A Sixer-Sized Setback
How the impending lockout would affect Philly’s progress.
Despite a pretty solid season for the Sixers, they finished with the worst attendance percentage in the League at 72.6 percent. Yes, the very worst. A Playoff team for that matter! We here in Philly appreciated the efforts of Doug Collins and the young’ns for turning in a respectable year but are also very aware that this front office has failed to generate a championship-contending product for a long time now. It’s almost as if management is content with just making the Playoffs, and couple that with the multitude of horrible contracts they’ve dished out (Iguodala, Brand, Samuel Dalembert, Chris Webber, Willie Green, etc.) and the fans just cannot be satisfied with the organization’s efforts. Therefore, no season—no pathetic half-filled arena. But this scenario could easily turn into a…
It’s only a Pro if basketball is sorely missed so much that hordes of Philly fans fill the Wells Fargo Center once the 2012 season begins. It’s possible. Sure, the Eagles, Phillies and even Flyers are stealing all the headlines these days, and rightfully so, but a full hoop-less season would make any fanatic miss the sport. Hopefully, the Sixers make a couple moves before their first game back as well and have this city buzzing about their once-beloved basketball team. This one is definitely to be determined.

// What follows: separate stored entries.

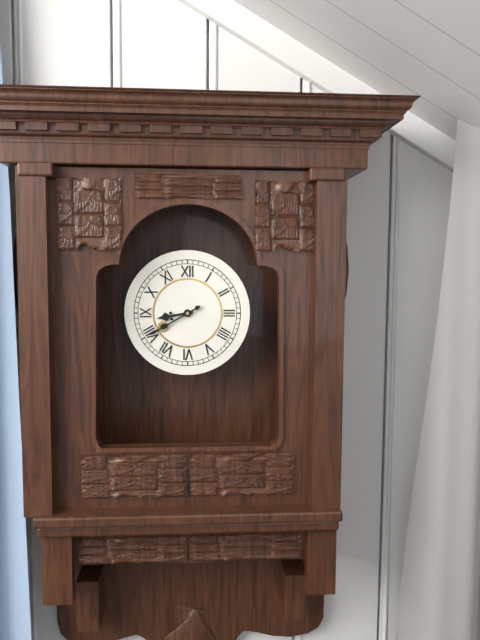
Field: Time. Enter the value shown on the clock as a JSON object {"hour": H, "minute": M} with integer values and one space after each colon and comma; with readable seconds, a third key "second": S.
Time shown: {"hour": 8, "minute": 40}
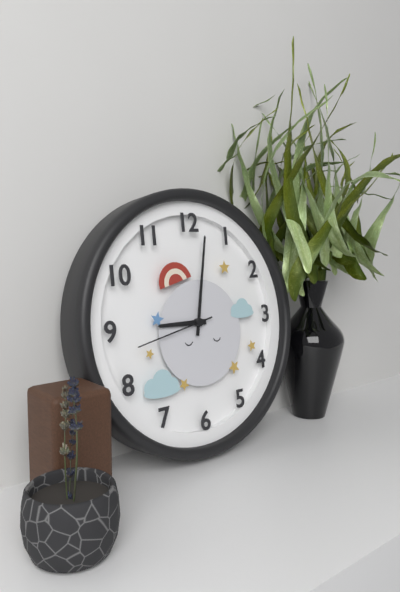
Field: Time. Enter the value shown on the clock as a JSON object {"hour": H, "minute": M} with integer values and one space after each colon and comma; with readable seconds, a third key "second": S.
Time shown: {"hour": 9, "minute": 2, "second": 43}
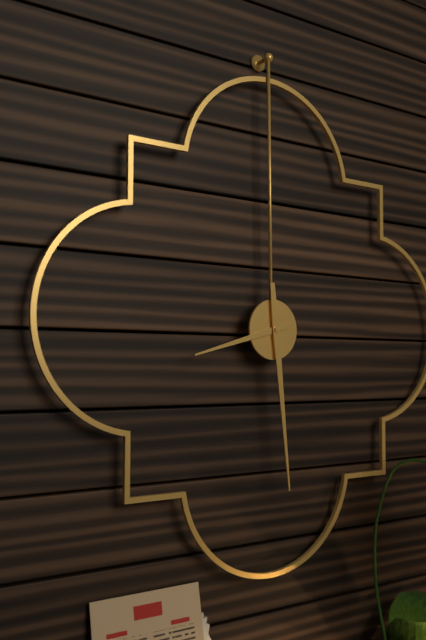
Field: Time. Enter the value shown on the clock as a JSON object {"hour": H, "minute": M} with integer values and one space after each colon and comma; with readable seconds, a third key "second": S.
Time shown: {"hour": 8, "minute": 29}
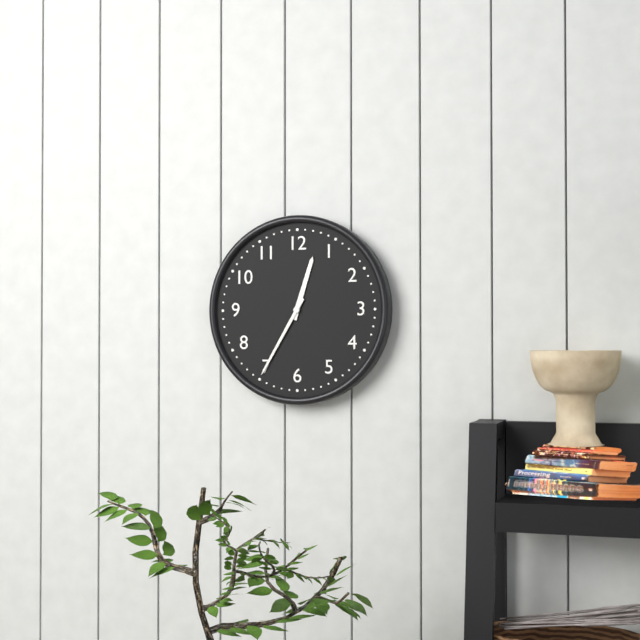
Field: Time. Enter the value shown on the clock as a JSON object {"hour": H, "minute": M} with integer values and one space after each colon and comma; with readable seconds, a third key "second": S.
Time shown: {"hour": 12, "minute": 35}
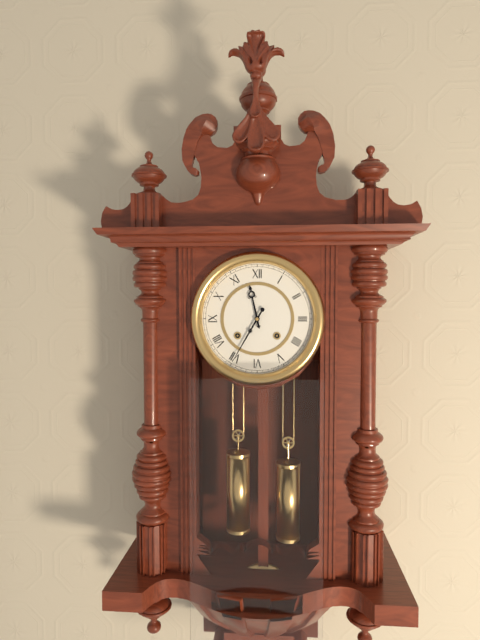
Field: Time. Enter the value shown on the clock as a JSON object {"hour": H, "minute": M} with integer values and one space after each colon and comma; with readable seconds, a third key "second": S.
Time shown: {"hour": 11, "minute": 35}
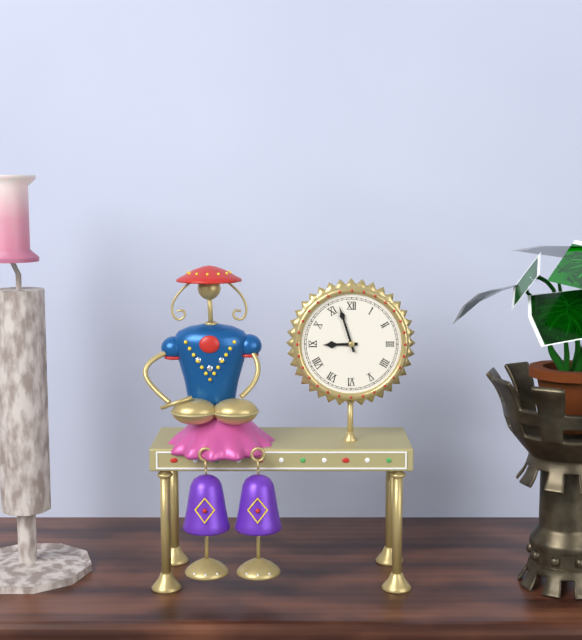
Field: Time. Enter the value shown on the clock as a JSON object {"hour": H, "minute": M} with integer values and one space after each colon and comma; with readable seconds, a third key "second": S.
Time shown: {"hour": 8, "minute": 57}
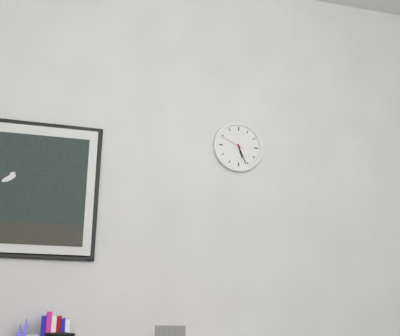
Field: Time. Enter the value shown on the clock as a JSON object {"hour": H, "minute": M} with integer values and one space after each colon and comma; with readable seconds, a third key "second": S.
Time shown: {"hour": 5, "minute": 26}
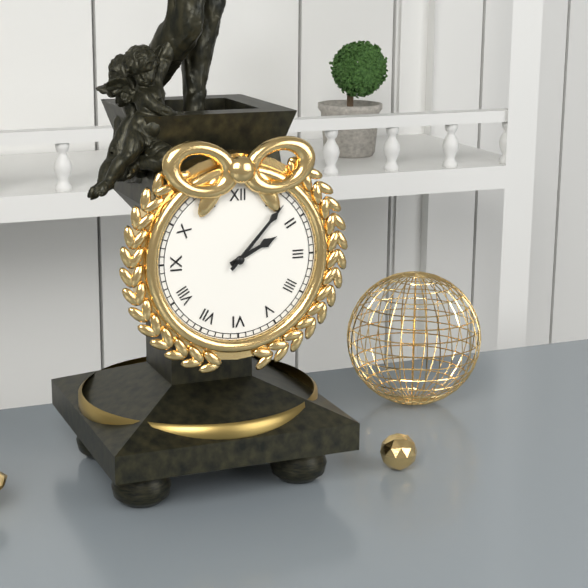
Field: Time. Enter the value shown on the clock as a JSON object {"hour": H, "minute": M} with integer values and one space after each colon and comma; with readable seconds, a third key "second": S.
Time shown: {"hour": 2, "minute": 7}
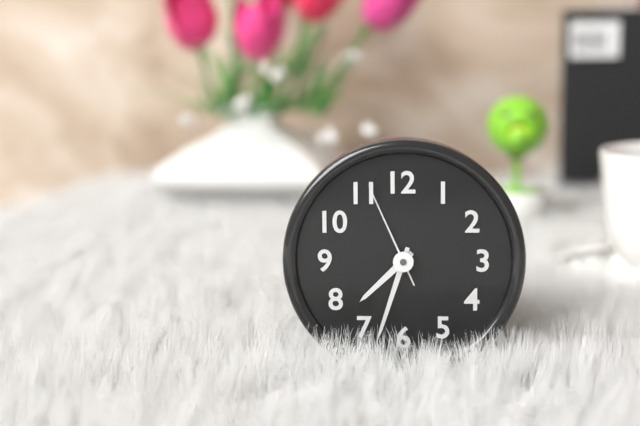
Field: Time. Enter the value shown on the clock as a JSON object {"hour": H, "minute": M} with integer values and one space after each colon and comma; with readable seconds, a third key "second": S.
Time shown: {"hour": 7, "minute": 33, "second": 56}
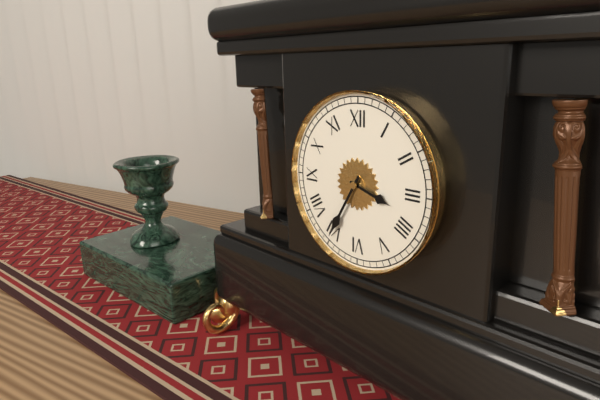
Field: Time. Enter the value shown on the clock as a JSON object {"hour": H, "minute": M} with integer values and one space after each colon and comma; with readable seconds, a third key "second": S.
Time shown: {"hour": 3, "minute": 35}
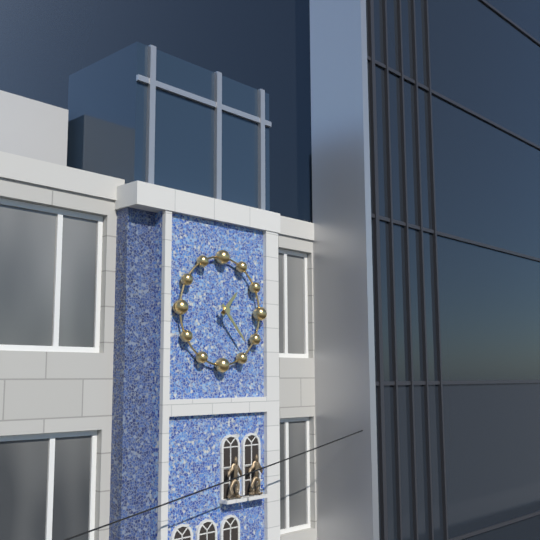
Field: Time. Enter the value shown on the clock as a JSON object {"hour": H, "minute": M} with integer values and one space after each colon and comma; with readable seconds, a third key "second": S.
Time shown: {"hour": 1, "minute": 23}
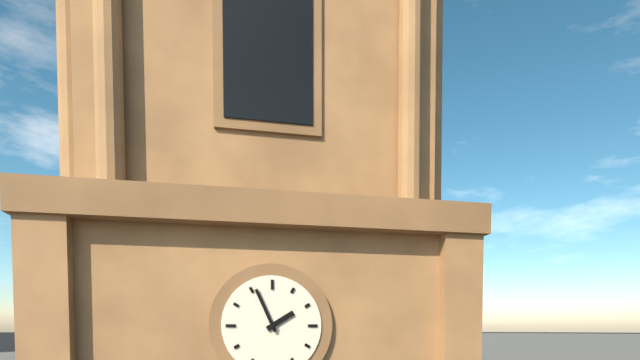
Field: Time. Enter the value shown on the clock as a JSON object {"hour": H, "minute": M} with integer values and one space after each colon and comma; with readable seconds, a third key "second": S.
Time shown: {"hour": 1, "minute": 56}
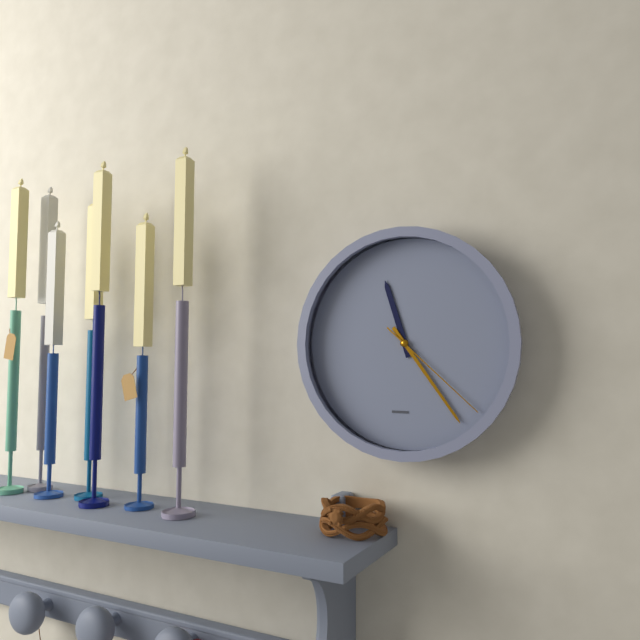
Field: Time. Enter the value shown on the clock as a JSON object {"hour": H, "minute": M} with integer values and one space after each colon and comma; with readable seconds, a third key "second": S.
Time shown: {"hour": 11, "minute": 24, "second": 22}
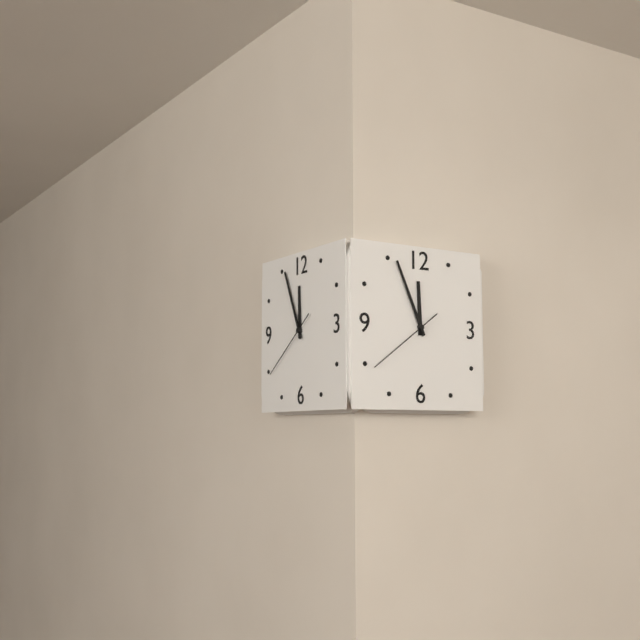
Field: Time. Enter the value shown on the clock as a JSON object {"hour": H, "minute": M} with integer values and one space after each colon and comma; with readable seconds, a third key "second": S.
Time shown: {"hour": 11, "minute": 56, "second": 39}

Lou Williams‘ once bloated contract
At only 24 years old, Lou-Will already has six years of experience and is the second longest tenured 76er behind Iguodala. After a decent ’07-08 season off the bench, Williams received a generous five-year, $25 million extension which, back then, I considered as yet another bloated deal contrived by the front office. But Williams has definitely played his way into that contract, and at such a young age holds incredible value, especially for his offensive ability. Williams and Thaddeus Young formed one of the best reserve duos this past season across the whole NBA, and Lou eventually grew into the fourth quarter go-to-guy late in the season and the postseason. While he is still under contract until 2013, the Sixers would be unable to reach some kind of extension with him until the League re-opens its doors with a new CBA. And once that grand day comes, you best believe plenty of teams will vie for the services of the youthful veteran as well.
Hindering the youth
It’s no secret that the Sixers boast an unseasoned roster which will only get younger in the coming years with all those contracts coming off the books. Last season was definitely a work in progress, but new coach Doug Collins had his guys playing way above their age near the end of the season to finish 41-41, good for 7th seed in the East. Jrue Holiday, who just turned 21, is clearly the new face of this organization and has the potential to be one of the star point guards of the entire League in the coming years. He needed this year in order to continue his progression which now seems like a futile thought. I only say Jrue could use the work more than Evan Turner just because Holiday’s ceiling seems much higher, but don’t let that discount how much a missed season will affect Turner as well. He definitely showed flashes, but they were few and far between and if any rookie needed his sophomore season, it was definitely Evan Turner. As well as working on their individual games, another year together for the entire team was crucial for chemistry purposes. It also seemed like there was a real sense of excitement in Philly’s locker room late last year with thoughts of the future, so as sad as it is to say, a lost season really sets this team back in their quest to once again become a true contender in the East.
Doug Collins’ year off
Not only did Collins greatly improve his young players’ games in his first year coaching the Sixers, he also utilized Elton Brand well and finally instilled a real sense of defense into this team. All in all, Doug Collins was a godsend as he made a serious case for himself for Coach of the Year by the time April rolled around. While this team has plenty of talent, they needed a respected coach to manage and teach them, which Eddie Jordan completely failed at two years ago. But Collins does have a reputation of staying with his teams for only short periods and hasn’t really stamped his coaching legacy into one particular franchise yet. Everyone knows he loved coaching Philly last year and has tons of history with the city after playing for the organization from 1973-81, but a full year off would again let him catch of glimpse of life outside the League. Collins has had a few broadcasting stints in between coaching stops and it’s a foregone conclusion that he’ll end up back in the booth once he stops coaching again. The Sixers reached a four-year contract with him before the 2010 season, but it would be nice if Collins stays even longer to oversee the entire fruition of this team.